Collection entries
>> START

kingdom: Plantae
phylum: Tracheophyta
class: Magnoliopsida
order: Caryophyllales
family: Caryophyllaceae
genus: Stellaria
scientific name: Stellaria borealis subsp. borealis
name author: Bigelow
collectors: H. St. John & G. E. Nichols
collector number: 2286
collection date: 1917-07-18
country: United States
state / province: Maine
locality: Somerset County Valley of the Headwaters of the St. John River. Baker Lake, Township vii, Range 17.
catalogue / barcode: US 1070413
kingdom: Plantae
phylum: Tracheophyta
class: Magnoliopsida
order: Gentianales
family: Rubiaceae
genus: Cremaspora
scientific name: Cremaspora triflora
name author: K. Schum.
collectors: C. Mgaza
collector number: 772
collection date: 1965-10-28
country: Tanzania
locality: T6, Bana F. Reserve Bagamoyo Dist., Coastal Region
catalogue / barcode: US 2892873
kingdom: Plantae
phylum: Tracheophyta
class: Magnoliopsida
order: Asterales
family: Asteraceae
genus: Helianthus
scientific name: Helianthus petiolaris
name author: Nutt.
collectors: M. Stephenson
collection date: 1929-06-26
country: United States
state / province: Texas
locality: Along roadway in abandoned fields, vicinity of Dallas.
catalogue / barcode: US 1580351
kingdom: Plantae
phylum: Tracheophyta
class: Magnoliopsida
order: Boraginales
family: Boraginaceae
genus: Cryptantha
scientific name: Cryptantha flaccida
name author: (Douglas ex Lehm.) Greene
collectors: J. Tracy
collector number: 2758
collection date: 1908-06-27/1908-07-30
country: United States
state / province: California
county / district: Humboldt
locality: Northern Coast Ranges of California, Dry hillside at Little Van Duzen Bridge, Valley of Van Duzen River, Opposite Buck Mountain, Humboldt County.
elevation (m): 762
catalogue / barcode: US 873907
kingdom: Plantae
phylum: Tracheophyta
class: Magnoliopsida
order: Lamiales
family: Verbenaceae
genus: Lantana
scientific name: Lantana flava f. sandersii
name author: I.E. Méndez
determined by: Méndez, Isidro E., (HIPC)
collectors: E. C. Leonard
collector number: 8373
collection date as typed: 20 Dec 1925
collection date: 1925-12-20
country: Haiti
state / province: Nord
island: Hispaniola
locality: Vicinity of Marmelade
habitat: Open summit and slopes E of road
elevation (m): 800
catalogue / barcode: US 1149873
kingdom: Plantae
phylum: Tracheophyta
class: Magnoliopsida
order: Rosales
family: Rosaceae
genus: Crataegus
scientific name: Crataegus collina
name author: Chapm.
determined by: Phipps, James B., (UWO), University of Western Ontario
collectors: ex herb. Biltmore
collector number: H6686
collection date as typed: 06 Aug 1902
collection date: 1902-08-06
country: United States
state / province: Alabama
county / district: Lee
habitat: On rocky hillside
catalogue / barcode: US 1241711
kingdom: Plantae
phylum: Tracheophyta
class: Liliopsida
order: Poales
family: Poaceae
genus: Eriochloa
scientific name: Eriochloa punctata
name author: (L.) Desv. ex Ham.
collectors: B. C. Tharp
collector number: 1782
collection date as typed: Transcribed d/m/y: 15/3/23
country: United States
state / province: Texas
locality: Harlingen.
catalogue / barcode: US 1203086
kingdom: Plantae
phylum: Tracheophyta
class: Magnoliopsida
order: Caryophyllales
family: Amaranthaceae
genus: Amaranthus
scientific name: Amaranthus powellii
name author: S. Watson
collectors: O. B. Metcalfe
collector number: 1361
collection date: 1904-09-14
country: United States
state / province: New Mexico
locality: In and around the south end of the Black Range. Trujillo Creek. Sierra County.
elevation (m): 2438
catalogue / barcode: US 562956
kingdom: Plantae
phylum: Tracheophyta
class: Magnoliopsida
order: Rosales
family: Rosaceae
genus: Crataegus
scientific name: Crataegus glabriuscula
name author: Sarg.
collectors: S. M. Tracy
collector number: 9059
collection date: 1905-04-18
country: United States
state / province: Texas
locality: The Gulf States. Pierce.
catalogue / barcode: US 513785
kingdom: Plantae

>> END

- _What is being asked_: Please output every line of the listing above again, unchanged.

- _The reply_:
kingdom: Plantae
phylum: Tracheophyta
class: Magnoliopsida
order: Caryophyllales
family: Caryophyllaceae
genus: Stellaria
scientific name: Stellaria borealis subsp. borealis
name author: Bigelow
collectors: H. St. John & G. E. Nichols
collector number: 2286
collection date: 1917-07-18
country: United States
state / province: Maine
locality: Somerset County Valley of the Headwaters of the St. John River. Baker Lake, Township vii, Range 17.
catalogue / barcode: US 1070413
kingdom: Plantae
phylum: Tracheophyta
class: Magnoliopsida
order: Gentianales
family: Rubiaceae
genus: Cremaspora
scientific name: Cremaspora triflora
name author: K. Schum.
collectors: C. Mgaza
collector number: 772
collection date: 1965-10-28
country: Tanzania
locality: T6, Bana F. Reserve Bagamoyo Dist., Coastal Region
catalogue / barcode: US 2892873
kingdom: Plantae
phylum: Tracheophyta
class: Magnoliopsida
order: Asterales
family: Asteraceae
genus: Helianthus
scientific name: Helianthus petiolaris
name author: Nutt.
collectors: M. Stephenson
collection date: 1929-06-26
country: United States
state / province: Texas
locality: Along roadway in abandoned fields, vicinity of Dallas.
catalogue / barcode: US 1580351
kingdom: Plantae
phylum: Tracheophyta
class: Magnoliopsida
order: Boraginales
family: Boraginaceae
genus: Cryptantha
scientific name: Cryptantha flaccida
name author: (Douglas ex Lehm.) Greene
collectors: J. Tracy
collector number: 2758
collection date: 1908-06-27/1908-07-30
country: United States
state / province: California
county / district: Humboldt
locality: Northern Coast Ranges of California, Dry hillside at Little Van Duzen Bridge, Valley of Van Duzen River, Opposite Buck Mountain, Humboldt County.
elevation (m): 762
catalogue / barcode: US 873907
kingdom: Plantae
phylum: Tracheophyta
class: Magnoliopsida
order: Lamiales
family: Verbenaceae
genus: Lantana
scientific name: Lantana flava f. sandersii
name author: I.E. Méndez
determined by: Méndez, Isidro E., (HIPC)
collectors: E. C. Leonard
collector number: 8373
collection date as typed: 20 Dec 1925
collection date: 1925-12-20
country: Haiti
state / province: Nord
island: Hispaniola
locality: Vicinity of Marmelade
habitat: Open summit and slopes E of road
elevation (m): 800
catalogue / barcode: US 1149873
kingdom: Plantae
phylum: Tracheophyta
class: Magnoliopsida
order: Rosales
family: Rosaceae
genus: Crataegus
scientific name: Crataegus collina
name author: Chapm.
determined by: Phipps, James B., (UWO), University of Western Ontario
collectors: ex herb. Biltmore
collector number: H6686
collection date as typed: 06 Aug 1902
collection date: 1902-08-06
country: United States
state / province: Alabama
county / district: Lee
habitat: On rocky hillside
catalogue / barcode: US 1241711
kingdom: Plantae
phylum: Tracheophyta
class: Liliopsida
order: Poales
family: Poaceae
genus: Eriochloa
scientific name: Eriochloa punctata
name author: (L.) Desv. ex Ham.
collectors: B. C. Tharp
collector number: 1782
collection date as typed: Transcribed d/m/y: 15/3/23
country: United States
state / province: Texas
locality: Harlingen.
catalogue / barcode: US 1203086
kingdom: Plantae
phylum: Tracheophyta
class: Magnoliopsida
order: Caryophyllales
family: Amaranthaceae
genus: Amaranthus
scientific name: Amaranthus powellii
name author: S. Watson
collectors: O. B. Metcalfe
collector number: 1361
collection date: 1904-09-14
country: United States
state / province: New Mexico
locality: In and around the south end of the Black Range. Trujillo Creek. Sierra County.
elevation (m): 2438
catalogue / barcode: US 562956
kingdom: Plantae
phylum: Tracheophyta
class: Magnoliopsida
order: Rosales
family: Rosaceae
genus: Crataegus
scientific name: Crataegus glabriuscula
name author: Sarg.
collectors: S. M. Tracy
collector number: 9059
collection date: 1905-04-18
country: United States
state / province: Texas
locality: The Gulf States. Pierce.
catalogue / barcode: US 513785
kingdom: Plantae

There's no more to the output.